++++ The data ++++

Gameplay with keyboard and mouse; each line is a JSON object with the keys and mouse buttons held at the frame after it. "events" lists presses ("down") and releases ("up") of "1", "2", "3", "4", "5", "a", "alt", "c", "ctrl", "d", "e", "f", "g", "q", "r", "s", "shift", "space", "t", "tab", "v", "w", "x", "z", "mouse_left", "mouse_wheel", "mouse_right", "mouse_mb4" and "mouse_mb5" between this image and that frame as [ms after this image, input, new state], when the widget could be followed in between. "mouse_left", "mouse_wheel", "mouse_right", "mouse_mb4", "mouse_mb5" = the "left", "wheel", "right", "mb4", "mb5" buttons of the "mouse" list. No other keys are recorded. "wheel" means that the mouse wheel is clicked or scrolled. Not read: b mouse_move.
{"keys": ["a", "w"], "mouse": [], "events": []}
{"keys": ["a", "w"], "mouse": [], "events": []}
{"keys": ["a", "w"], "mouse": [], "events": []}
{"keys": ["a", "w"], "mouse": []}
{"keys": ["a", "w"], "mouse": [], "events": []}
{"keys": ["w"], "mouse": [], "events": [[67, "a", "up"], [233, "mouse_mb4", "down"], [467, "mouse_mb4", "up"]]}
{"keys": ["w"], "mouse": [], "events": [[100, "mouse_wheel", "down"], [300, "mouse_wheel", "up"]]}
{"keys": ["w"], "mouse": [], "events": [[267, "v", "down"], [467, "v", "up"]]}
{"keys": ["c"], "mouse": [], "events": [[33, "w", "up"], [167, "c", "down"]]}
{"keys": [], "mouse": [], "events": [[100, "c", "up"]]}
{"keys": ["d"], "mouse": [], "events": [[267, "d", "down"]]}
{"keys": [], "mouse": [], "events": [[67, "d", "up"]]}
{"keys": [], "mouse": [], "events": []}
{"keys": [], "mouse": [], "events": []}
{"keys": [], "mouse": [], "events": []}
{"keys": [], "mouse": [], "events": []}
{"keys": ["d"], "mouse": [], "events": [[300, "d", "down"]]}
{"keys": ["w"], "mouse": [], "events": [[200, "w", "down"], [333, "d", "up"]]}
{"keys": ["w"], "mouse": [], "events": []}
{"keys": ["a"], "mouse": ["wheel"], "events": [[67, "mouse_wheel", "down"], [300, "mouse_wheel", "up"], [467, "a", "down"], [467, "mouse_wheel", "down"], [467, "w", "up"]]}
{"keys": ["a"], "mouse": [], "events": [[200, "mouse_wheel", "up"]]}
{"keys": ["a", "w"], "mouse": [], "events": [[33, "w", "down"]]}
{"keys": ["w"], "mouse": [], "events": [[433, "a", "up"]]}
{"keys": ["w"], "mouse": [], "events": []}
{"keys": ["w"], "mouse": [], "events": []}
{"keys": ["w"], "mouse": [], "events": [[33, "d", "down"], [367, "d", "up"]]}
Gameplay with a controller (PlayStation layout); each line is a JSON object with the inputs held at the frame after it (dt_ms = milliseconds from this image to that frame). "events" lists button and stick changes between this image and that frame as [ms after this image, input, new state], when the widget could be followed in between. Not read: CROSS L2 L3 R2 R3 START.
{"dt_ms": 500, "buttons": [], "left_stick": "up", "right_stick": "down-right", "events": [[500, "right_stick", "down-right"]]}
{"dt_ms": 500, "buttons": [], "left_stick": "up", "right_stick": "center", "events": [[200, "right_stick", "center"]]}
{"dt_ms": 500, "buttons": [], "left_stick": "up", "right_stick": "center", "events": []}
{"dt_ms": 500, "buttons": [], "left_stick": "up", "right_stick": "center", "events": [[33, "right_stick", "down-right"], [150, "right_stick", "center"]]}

++++

# Task item
Looking at the entries above, say how many lines hold the word "with". Offer no other text.

# Solution to the exercise
2